### Source extract
####

UNITED STATES
SECURITIES AND EXCHANGE COMMISSION
Washington, D.C. 20549
FORM 8-K
CURRENT REPORT
Pursuant to Section 13 or Section 15(d) of the Securities Exchange Act of 1934
Date of Report (Date of earliest event reported): February 10, 2023
PRIVETERRA ACQUISITION CORP.
(Exact name of registrant as specified in its charter)
Delaware | | 001-40021 | | 85-3940478 |
(State or other jurisdiction of incorporation) | | (Commission File Number) | | (I.R.S. Employer Identification No.) |
300 SE 2nd Street, Suite 600 Fort Lauderdale, Florida | | 33301 |
(Address of principal executive offices) | | (Zip Code) |
Registrant’s telephone number, including area code: +1 (754) 220-9229
Not Applicable |
(Former name or former address, if changed since last report) |
Check the appropriate box below if the Form 8-K filing is intended to simultaneously satisfy the filing obligation of the registrant under any of the following provisions:
¨ | Written communications pursuant to Rule 425 under the Securities Act (17 CFR 230.425) |
¨ | Soliciting material pursuant to Rule 14a-12 under the Exchange Act (17 CFR 240.14a-12) |
¨ | Pre-commencement communications pursuant to Rule 14d-2(b) under the Exchange Act (17 CFR 240.14d-2(b)) |
¨ | Pre-commencement communications pursuant to Rule 13e-4(c) under the Exchange Act (17 CFR 240.13e-4(c)) |
Securities registered pursuant to Section 12(b) of the Act:
Title of each class | | Trading Symbol(s) | | Name of each exchange on which registered |
Units, each consisting of one share of Class A common stock and one-third of one redeemable warrant | | PMGMU | | The Nasdaq Stock Market LLC |
Class A common stock, par value $0.0001 per share | | PMGM | | The Nasdaq Stock Market LLC |
Redeemable warrants, each warrant exercisable for one share of Class A common stock at an exercise price of $11.50 | | PMGMW | | The Nasdaq Stock Market LLC |
Indicate by check mark whether the registrant is an emerging growth company as defined in Rule 405 of the Securities Act of 1933 (§230.405 of this chapter) or Rule 12b-2 of the Securities Exchange Act of 1934 (§240.12b-2 of this chapter).

####

### Exercise requirements
• a. From the Form 8-K cover page, list every trading symbol given for the registrant's registered securities.
• b. Using the Form 8-K cover page, answer each question on its own line:
(i) In what state is the registrant incorporated?
(ii) What is the exercise price of each redeemable warrant?
(iii) What date is given as the date of the earliest event reported?

####

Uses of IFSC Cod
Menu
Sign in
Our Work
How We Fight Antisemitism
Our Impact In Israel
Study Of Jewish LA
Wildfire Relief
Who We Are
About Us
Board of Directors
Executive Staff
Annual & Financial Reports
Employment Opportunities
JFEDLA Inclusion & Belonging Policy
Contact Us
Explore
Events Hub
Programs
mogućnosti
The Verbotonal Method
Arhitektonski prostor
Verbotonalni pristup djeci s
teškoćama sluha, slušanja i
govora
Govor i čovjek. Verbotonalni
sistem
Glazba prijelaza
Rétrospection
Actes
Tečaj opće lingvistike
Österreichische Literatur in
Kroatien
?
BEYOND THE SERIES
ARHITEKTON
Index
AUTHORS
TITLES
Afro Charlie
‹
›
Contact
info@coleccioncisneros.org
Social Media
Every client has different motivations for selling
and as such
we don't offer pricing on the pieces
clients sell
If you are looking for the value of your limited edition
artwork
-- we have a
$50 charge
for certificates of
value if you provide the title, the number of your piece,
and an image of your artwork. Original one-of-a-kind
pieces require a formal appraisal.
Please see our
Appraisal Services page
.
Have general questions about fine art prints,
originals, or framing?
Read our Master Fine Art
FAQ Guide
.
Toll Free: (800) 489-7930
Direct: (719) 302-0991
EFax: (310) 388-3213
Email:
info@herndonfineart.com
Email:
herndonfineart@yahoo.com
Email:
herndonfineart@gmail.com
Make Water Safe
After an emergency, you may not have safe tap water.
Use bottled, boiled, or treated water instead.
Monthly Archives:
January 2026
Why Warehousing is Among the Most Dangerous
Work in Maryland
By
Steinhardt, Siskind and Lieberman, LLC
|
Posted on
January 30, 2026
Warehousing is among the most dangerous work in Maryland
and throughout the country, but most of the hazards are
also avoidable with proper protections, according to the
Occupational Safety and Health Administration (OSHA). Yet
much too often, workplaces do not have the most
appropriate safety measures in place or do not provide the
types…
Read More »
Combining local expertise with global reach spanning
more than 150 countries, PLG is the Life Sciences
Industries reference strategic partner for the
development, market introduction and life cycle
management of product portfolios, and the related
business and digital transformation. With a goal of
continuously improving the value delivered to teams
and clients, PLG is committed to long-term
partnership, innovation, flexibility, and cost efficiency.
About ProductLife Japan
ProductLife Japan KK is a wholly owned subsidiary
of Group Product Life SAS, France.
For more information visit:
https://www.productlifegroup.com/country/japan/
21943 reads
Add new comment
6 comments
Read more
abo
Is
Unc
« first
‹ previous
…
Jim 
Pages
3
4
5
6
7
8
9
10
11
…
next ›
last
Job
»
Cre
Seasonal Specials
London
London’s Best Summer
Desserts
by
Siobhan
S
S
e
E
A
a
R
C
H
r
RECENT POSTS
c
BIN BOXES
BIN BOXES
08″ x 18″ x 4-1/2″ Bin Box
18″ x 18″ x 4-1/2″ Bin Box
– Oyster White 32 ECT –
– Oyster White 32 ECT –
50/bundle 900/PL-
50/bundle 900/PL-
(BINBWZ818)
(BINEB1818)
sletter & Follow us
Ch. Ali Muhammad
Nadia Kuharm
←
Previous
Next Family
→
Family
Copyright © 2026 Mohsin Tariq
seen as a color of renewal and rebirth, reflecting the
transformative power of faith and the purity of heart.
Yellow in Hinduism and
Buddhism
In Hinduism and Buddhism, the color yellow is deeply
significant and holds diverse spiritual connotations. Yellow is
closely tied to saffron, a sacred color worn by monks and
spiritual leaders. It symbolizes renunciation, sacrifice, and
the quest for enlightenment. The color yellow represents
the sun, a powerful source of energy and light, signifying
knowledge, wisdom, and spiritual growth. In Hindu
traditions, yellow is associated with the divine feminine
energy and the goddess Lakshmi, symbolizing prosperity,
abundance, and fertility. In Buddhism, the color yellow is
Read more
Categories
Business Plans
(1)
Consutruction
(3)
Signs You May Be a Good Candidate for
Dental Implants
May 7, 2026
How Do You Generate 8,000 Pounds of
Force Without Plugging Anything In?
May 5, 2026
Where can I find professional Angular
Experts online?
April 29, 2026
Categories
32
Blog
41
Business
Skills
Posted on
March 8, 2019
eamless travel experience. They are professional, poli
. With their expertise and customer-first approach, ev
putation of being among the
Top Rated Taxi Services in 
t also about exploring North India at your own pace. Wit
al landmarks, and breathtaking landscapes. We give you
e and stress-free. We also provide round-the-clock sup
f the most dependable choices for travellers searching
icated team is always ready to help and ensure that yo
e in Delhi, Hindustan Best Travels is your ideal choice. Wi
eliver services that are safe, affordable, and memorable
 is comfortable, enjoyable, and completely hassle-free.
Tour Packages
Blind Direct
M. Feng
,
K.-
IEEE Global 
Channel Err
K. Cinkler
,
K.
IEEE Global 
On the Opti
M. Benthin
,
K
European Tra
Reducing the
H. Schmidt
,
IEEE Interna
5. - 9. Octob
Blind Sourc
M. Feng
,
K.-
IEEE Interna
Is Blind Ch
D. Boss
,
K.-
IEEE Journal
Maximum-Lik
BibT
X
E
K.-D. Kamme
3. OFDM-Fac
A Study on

####

### Results of the tasks
• a. PMGMU, PMGM, PMGMW

• b.
(i) Delaware
(ii) $11.50
(iii) February 10, 2023